Wrongful convictions and executions are a persistent problem in the U.S., and they can happen in many ways, including bogus confessions, false eyewitness testimony (often by people who were promised lenient treatment or cash), and junk science. Innocent people spend years on death row, often because they are poor and must rely on incompetent or underfunded lawyers. As a result, they are more likely to suffer from the effects of stress and poverty, which can lead to mental retardation.

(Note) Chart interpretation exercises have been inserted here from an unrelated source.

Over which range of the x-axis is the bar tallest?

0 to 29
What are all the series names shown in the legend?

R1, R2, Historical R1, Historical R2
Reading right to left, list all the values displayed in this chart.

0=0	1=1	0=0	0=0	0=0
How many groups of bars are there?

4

Number of Inmates on Death Row in the World
The number of death row inmates worldwide continues to rise, while executions are slowing down around the world as states struggle to find suppliers for lethal injection drugs. A death sentence means a life in solitary confinement, often for decades before an execution is carried out. This can exacerbate mental illness, and for older inmates with increasing physical disabilities, it can become a form of torture. Many people who have been put on death row are later exonerated. One study found that for every 8.3 people executed between 1972 and this year, one was wrongly convicted through official misconduct, including shoddy police work, coerced confessions, or mishandled evidence.

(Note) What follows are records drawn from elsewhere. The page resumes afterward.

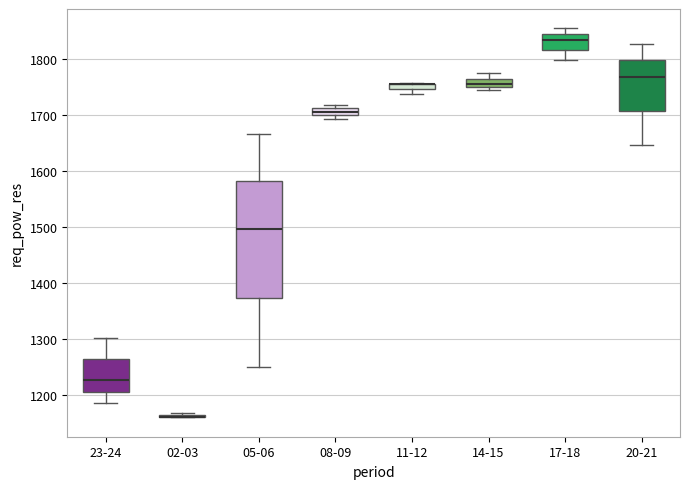

Where is the lower edge of the box for 14-15 on the y-axis? The values are not printed on the chart, so give them approximately, as read against the axis.

1750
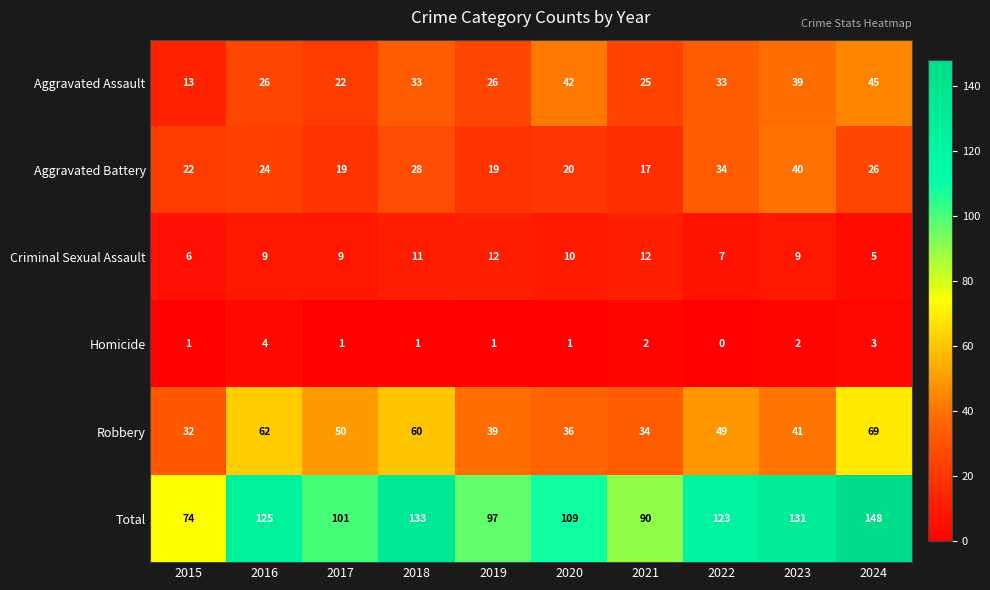

How many data points does each series have?

10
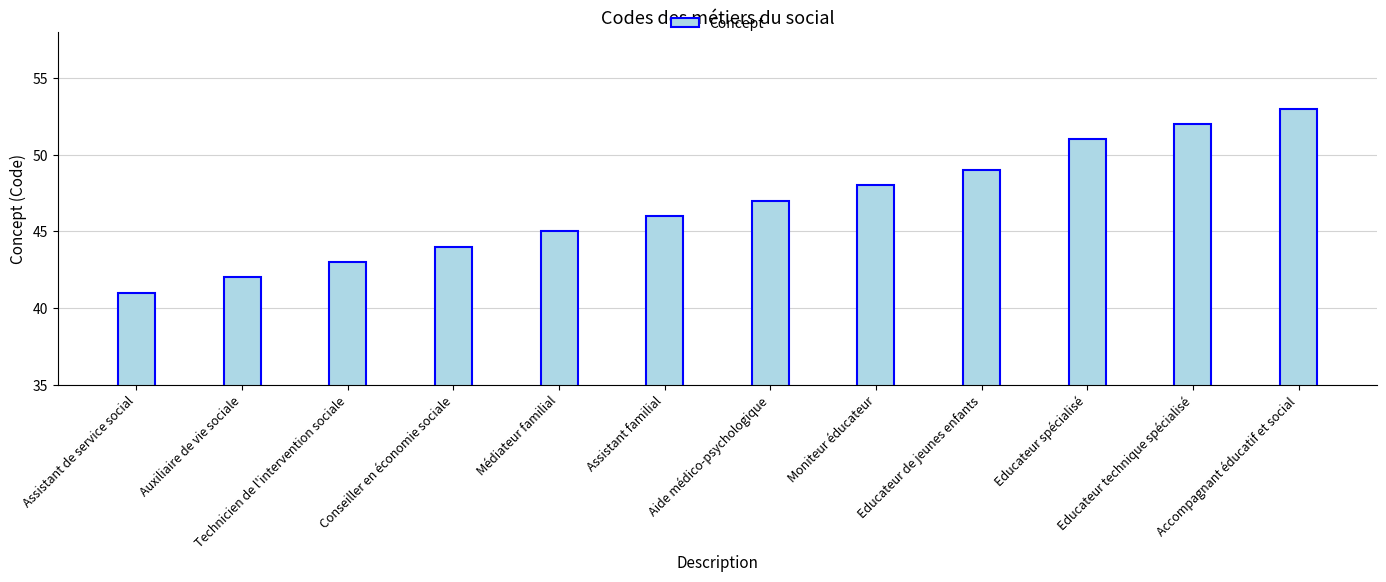

At which category does the chart reach its minimum across all series?

Assistant de service social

The world’s prison system is in a state of flux, with more countries abolishing the death penalty than ever before and others slowing down executions. The use of solitary confinement to hold prisoners on death row is also coming under increased scrutiny as the effects on their mental and physical health are documented. Across the globe, prison officials are increasingly considering alternatives to long-term solitary confinement for those on death row. In addition, studies continue to reveal the discriminatory and arbitrary ways in which the death penalty is administered — in the United States, for example, where Blacks are more likely to be exonerated from death row than whites.

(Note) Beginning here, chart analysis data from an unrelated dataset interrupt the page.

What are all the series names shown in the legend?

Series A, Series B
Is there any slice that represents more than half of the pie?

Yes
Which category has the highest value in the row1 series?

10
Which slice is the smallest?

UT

Number of Inmates on Death Row in the U.S.
There are currently 2,557 inmates on Death Row in the United States. They are awaiting execution by lethal injection, electrocution, gassing, or hanging. In addition, 184 people have been on Death Row for decades, including prisoners who were wrongfully convicted of a crime. Prisoners on Death Row spend at least 22 hours a day locked alone in a cell, waiting to be executed. They don’t see anyone else except for correctional officers, and they eat through trays that are inserted into their cells through slots. During their time on Death Row, many of them have had their lives destroyed by living with the knowledge that they will be killed for a crime they didn’t commit.
These prisoners are also deprived of a sense of hope. Inmates can receive mail and may have radios and 13-inch televisions in their cells, but these can only receive over-the-air broadcasts (no cable). Prisoners on Death Row can also attend church services and watch television programs through a facility channel. The solitary confinement experienced by death row prisoners is considered cruel and unusual punishment under the Constitution. It costs too much, doesn’t do anything to rehabilitate prisoners, and exacerbates mental illness. The ACLU has long been a leader in the fight against the use of long-term solitary confinement to punish prisoners on Death Row.